Поздней осенью, когда почернелые плети тыкв, произраставших на крыше убежища, окончательно раскисают под действием заморозков, Пальчик, старшая, сгребает их на компостную кучу, моет едким карболовым мылом ребристое железное нутро и на несколько суток оставляет настежь Дверь – «для освежения атмосферы», как она выражается.

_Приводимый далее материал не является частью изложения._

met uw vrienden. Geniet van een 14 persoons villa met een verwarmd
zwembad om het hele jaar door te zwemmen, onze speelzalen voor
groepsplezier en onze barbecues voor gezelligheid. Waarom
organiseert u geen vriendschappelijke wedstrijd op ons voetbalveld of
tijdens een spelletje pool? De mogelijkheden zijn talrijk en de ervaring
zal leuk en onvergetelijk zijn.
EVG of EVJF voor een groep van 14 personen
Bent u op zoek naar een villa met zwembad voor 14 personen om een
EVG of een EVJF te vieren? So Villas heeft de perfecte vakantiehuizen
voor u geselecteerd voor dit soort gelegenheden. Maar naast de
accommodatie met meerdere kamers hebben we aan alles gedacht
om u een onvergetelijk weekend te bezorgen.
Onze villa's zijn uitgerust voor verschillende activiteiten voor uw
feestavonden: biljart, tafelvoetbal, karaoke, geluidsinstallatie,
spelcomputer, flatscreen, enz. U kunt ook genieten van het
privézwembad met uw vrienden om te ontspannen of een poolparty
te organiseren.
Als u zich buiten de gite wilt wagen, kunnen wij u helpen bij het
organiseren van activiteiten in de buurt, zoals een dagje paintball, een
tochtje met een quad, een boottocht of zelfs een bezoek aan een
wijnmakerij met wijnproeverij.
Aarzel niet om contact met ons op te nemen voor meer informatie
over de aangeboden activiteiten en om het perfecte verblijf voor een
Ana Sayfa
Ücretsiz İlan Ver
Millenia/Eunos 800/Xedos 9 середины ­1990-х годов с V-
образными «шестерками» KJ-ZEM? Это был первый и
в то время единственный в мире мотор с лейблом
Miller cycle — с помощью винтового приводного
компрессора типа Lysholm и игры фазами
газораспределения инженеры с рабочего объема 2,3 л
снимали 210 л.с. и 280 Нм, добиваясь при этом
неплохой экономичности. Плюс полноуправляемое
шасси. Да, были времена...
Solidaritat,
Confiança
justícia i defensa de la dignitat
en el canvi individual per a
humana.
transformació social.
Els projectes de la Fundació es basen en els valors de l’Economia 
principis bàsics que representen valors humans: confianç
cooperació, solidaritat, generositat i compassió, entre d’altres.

Пальчик маленького роста, вроде херувимчика – круглощекая, огненно-румяная, с выпуклыми светлыми глазами, как два живых серебряных наперстка. Выпив «самую капельку известно чего», она горчично распаляется и начинает без Умолку, жизнерадостно болтать, отдуваясь наподобие суетливой обезголосевшей болонки. Снует по дому, вся в делах, возбужденно, часто сопя, будто вынюхивая запрятанную кость.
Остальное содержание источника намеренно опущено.